The opening ceremony featured the unveiling of an official plaque, a ribbon-cutting ceremony, and a guided tour of the new facility, with The Hon. Danny Pearson MP, Minister for Economic Growth and Jobs in attendance alongside Ray Ming-Tse Lu, the director general of the Taipei Economic and Cultural Office in Australia, among other guests.
With around 350 employees working at the site, the facility - which "represents a $150 million investment" in the state of Victoria, according to Pearson - boasts a total of 44,000 square metres, with a 22,000 pallet capacity and a 35-metre-high, 4,283 sqm-high bay warehouse featuring a Automated Storage and Retrieval System.
It also claims advanced robotics and automation capabilities, aiming to boost storage and dispatch capacity, with the headquarters forming part of Synnex’s global network of 26 logistics centres.

Kee Ong at the opening ceremony.
Kee Ong, who took on the group chief executive role at the distributor's headquarters in Taiwan back in 2023, said when Synnex looks at building facilities in Australia, it “always goes for automation” due to the high operation costs in the country.
“We don't have a limitation on the amount of stock we can keep, but we want to make sure that the stock [travels] faster to meet the customer demand,” he told techpartner.news.
"To do this, you can't 100% rely on manual.

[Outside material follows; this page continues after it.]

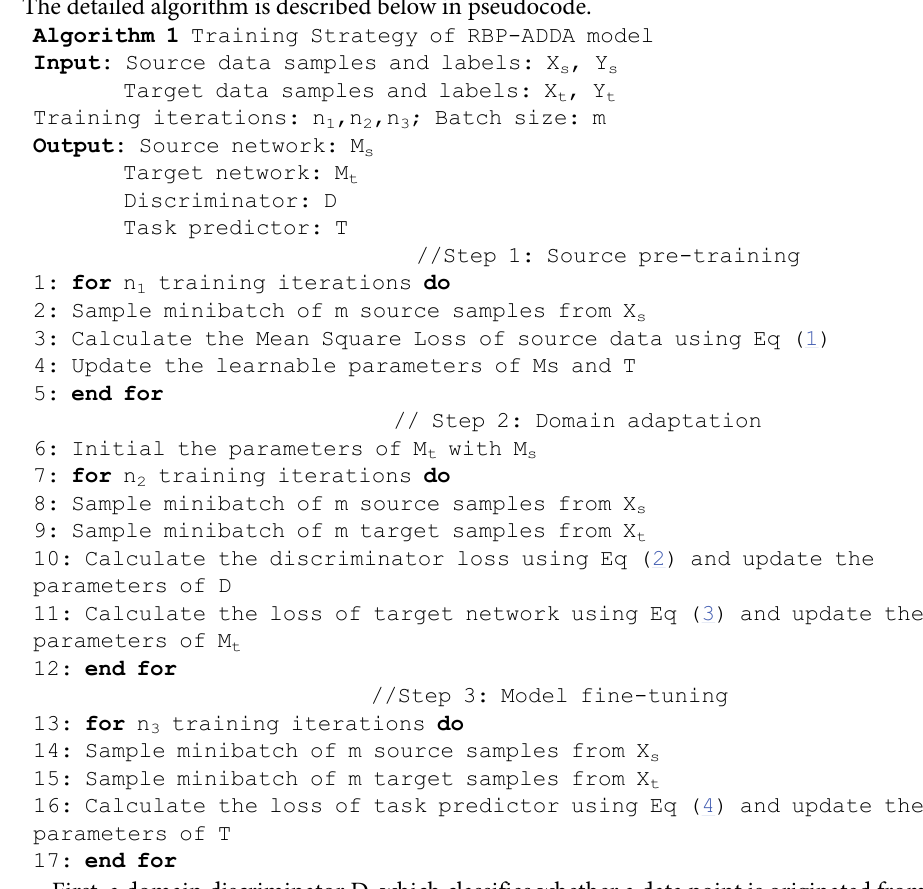
Algorithm 1 Training Strategy of RBP-ADDA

We need to make sure that with each process, automation is there, accountability is there, visibility, is there.”
Arthur Gimisis, who succeeded Ong in the CEO role for ANZ, said not only does the automation focus help Synnex to shift the product “much quicker and in a more efficient way”, but owning the facility means more opportunity for further innovation down the line.
“We own these facilities, so we're here for the long run. This is only phase one; phase two is coming,” he said.
“What’s important for us is it gives us a facility to enable our partners. This becomes an enablement area not just for our resellers, but also for the resellers to bring the end users for us to be able to train them too. The facility is not just logistics - it’s much more than that.”

Part of the new facility in Oakleigh South.
Ong said more broadly, Synnex is “pushing heavily” on its service platform, encouraging more connectivities between the company to both vendors and partners.
“If you don't have the interconnectivity, you cannot take on all the advantages we’ve invested in the past 10 years,” he explained.
“AI needs to be on top of the data and data comes from interconnectivity. Using AI, we are able to improve our internal process, but we want to ramp up [our] AI acceleration platform where we see a need for us to play a role [where] we team up with ISVs and SIs, so that we can deliver the solutions to the end customer.”
He also said that a local focus is ramping up investments into vendor partner solutions, including with Microsoft, where Synnex has already achieved two specialisations, including one with Copilot.
“We're going for the third specialisation in security - that’ll be done in the next three or four months,” said Gimisis.
"We're certainly going to be investing very heavily in AI, and we know that it's moved from productivity to solutions, and it's segment specific.
“We’re [also] going to be putting a lot of effort in our eCommerce side, and what it looks like for end users to [go to] a Marketplace, to allow vendors to be able to onboard themselves and to use our resources.”

Arthur Gimisis at the opening ceremony.